During the investigation, Roland’s story takes an uncanny twist. It turns out that he, the killer, was neither a doctor nor an employee of the World Health Organisation. Roland had been living a lie for eighteen years. He started lying in his second year of medical school when he failed an exam but said it went well. Then he pretended to graduate and kept up the fiction with his friends and family. “When you get caught in that endless effort not to disappoint people, the first lie leads to another, and then it’s your whole life”, said Romand during the trial.

Instead of going to his supposed office at WHO in Geneva, he would sit for hours in his car. To financially support his family, he created more lies and convinced his relatives to give him their savings for profitable investment. And once again, no one suspected anything. When he realised that his secret was about to unravel, Romand decided to destroy everything: murdering his family was better than telling the truth. On the 9th January 1993 he killed his wife, his two children and his parents. Then he drove to Paris and attempted to strangle his mistress. After spending the next day at home with the bodies of his dead family, he swallowed the barbiturates and set fire to the house.

Carrère’s novels of nonfiction

Carrère is one of France’s most acclaimed contemporary writers, especially famous for merging and bending genre. As Wyatt Mason noted in the New York Times, his “books are hybrids, marrying deep reporting to scholarly exploration of theology, philosophy, psychology, personal history and historiography”.

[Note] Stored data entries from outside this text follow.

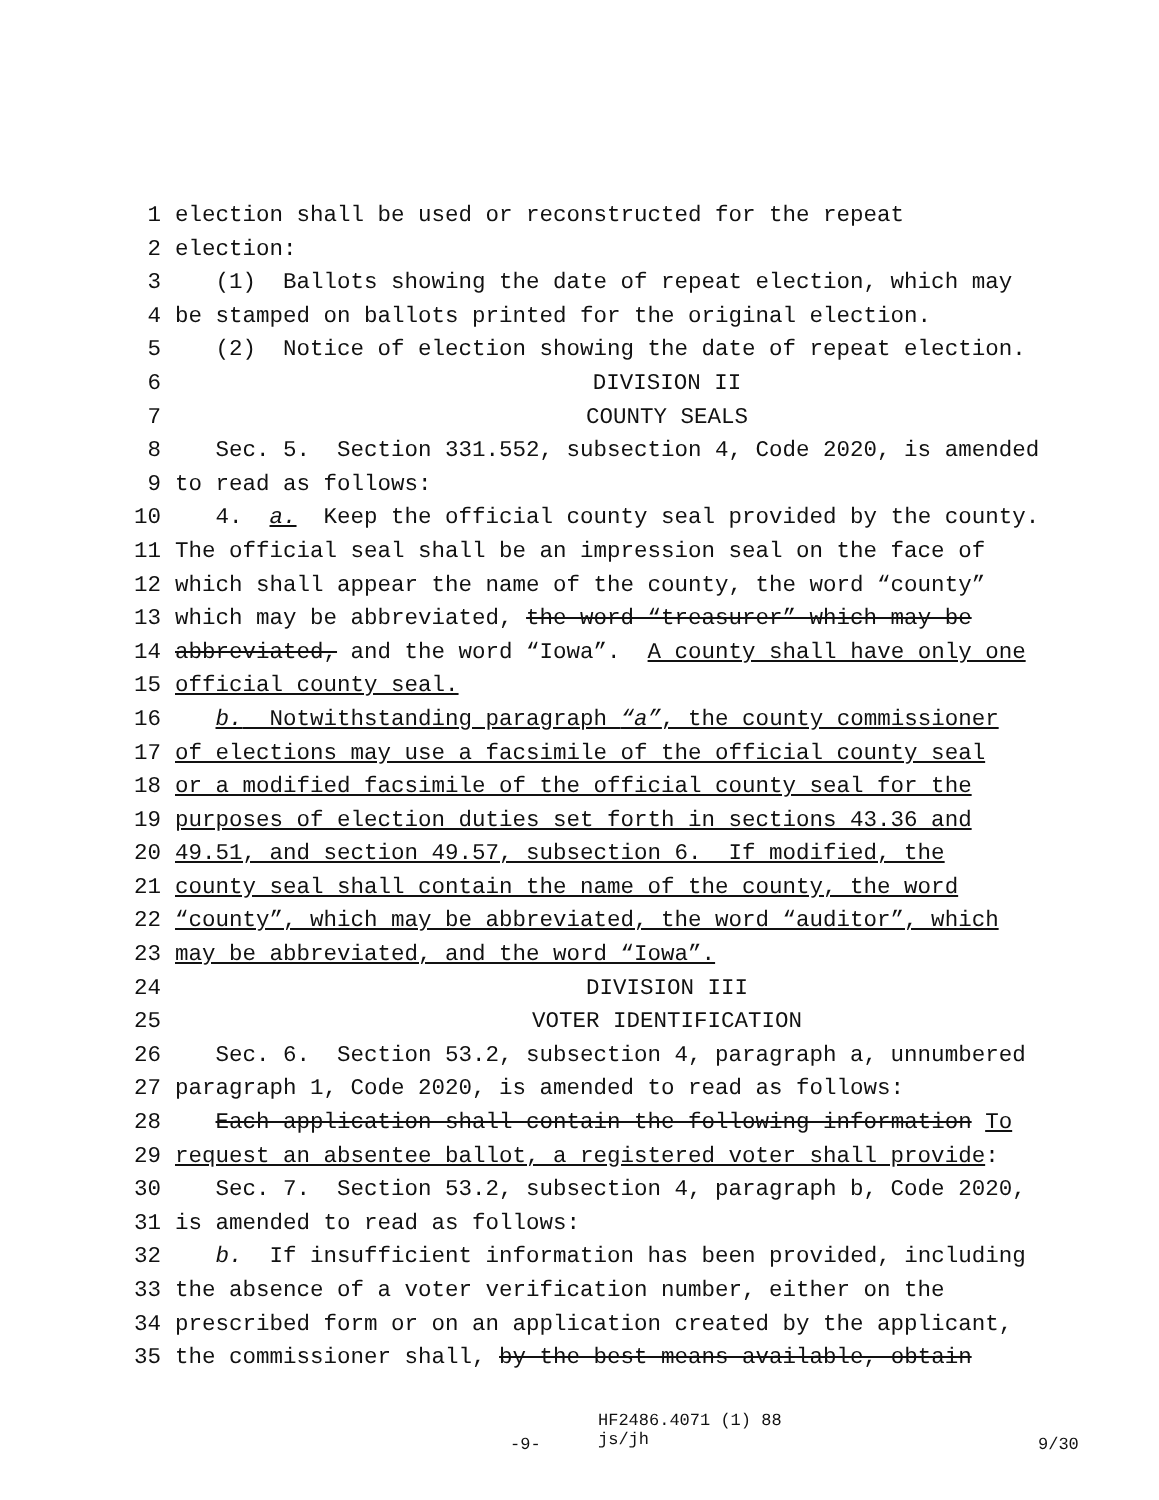1 election shall be used or reconstructed for the repeat
2 election:
3 (1) Ballots showing the date of repeat election, which may
4 be stamped on ballots printed for the original election.
5 (2) Notice of election showing the date of repeat election.
6 DIVISION II
7 COUNTY SEALS
8 Sec. 5. Section 331.552, subsection 4, Code 2020, is amended
9 to read as follows:
10 4. a. Keep the official county seal provided by the county.
11 The official seal shall be an impression seal on the face of
12 which shall appear the name of the county, the word “county”
13 which may be abbreviated, the word “treasurer” which may be
14 abbreviated, and the word “Iowa”. A county shall have only one
15 official county seal.
16 b. Notwithstanding paragraph “a”, the county commissioner
17 of elections may use a facsimile of the official county seal
18 or a modified facsimile of the official county seal for the
19 purposes of election duties set forth in sections 43.36 and
20 49.51, and section 49.57, subsection 6. If modified, the
21 county seal shall contain the name of the county, the word
22 “county”, which may be abbreviated, the word “auditor”, which
23 may be abbreviated, and the word “Iowa”.
24 DIVISION III
25 VOTER IDENTIFICATION
26 Sec. 6. Section 53.2, subsection 4, paragraph a, unnumbered
27 paragraph 1, Code 2020, is amended to read as follows:
28 Each application shall contain the following information To
29 request an absentee ballot, a registered voter shall provide:
30 Sec. 7. Section 53.2, subsection 4, paragraph b, Code 2020,
31 is amended to read as follows:
32 b. If insufficient information has been provided, including
33 the absence of a voter verification number, either on the
34 prescribed form or on an application created by the applicant,
35 the commissioner shall, by the best means available, obtain
-9- HF2486.4071 (1) 88
js/jh 9/30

The Adversary marks the beginning of his sequence of nonfiction novels that includes My Life as a Russian Novel, Lives Other Than My Own, Limonov and The Kingdom. He narrates real stories in the first person, from his point of view, through his eyes. In The Adversary, thus, one reads the true story of Roland and that of Carrère. Although it may sound egocentric and narcissistic, that’s how he brings readers closer to the lives of others. As Carrère argues,

I don’t think you can put yourself in other people’s positions. Nor should you. All you can do is occupy your own, as fully as possible, and say that you are trying to imagine what it’s like to be someone else, but say it’s you who’s imagining it, and that’s all.